A catchy title, but I wasn't expecting the authors to show such astonishing lack of insight into the causes of this decline (JRSM 2007;100:70-74). Their main premise seems to be that what is wrong with UK nursing is that not everyone has a degree, and therefore nurses are unable to understand how to do their jobs! I can't speak for others, but I suspect I am not alone in believing that it is exactly that switch from an ‘apprenticeship’ form of training to the academic regimes we have now that has ruined UK nursing. Healthcare assistants have always taken on much of the basic care of nursing, but in the ‘olden days’ they were called nursing auxiliaries, and they were also closely supervised by the Ward Sister or Staff Nurse, who seemed to manage pretty well without a degree. In this ‘golden age’ of nursing, probably back in the 1970s and 80s, the SRNs and SENs who ran the wards spent their time actually looking after patients, administering drugs, sorting out social problems, and yes, making sure the place was clean. The ‘tick-box’ culture of today means no-one can check a urine dipstick unless they have completed a ‘point of care’ testing assessment (reviewed annually!).

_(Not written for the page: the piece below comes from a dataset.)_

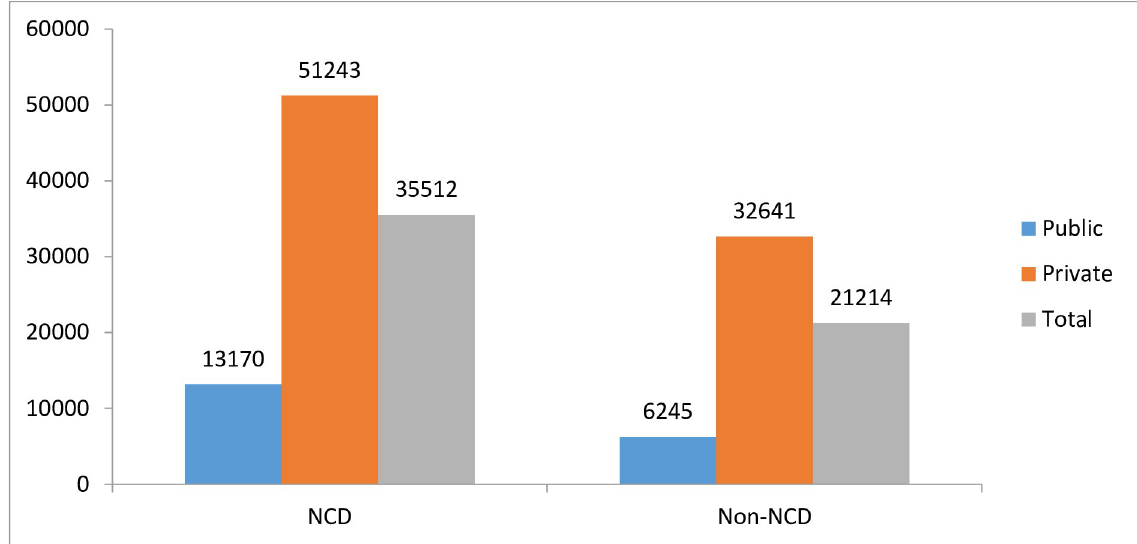
Fig 1. Mean OOPE by type of disease and healthcare facility,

I am sure that Professors Shields and Watson will get their wish—and indeed, why shouldn't nursing be a degree course, as much as medicine, physiotherapy and radiography? My difficulty is with their assumption that this will be the foundation stone of a new era in nursing. I suspect it will be, but for the wrong reasons.
What about medicine? Whatever criticism we can all make of Modernising Medical Careers, it is a genuine attempt to restructure medical training to retain many of the strengths that we have been losing in our own abandonment of the apprentice system. The next five years will show us if it is going to succeed.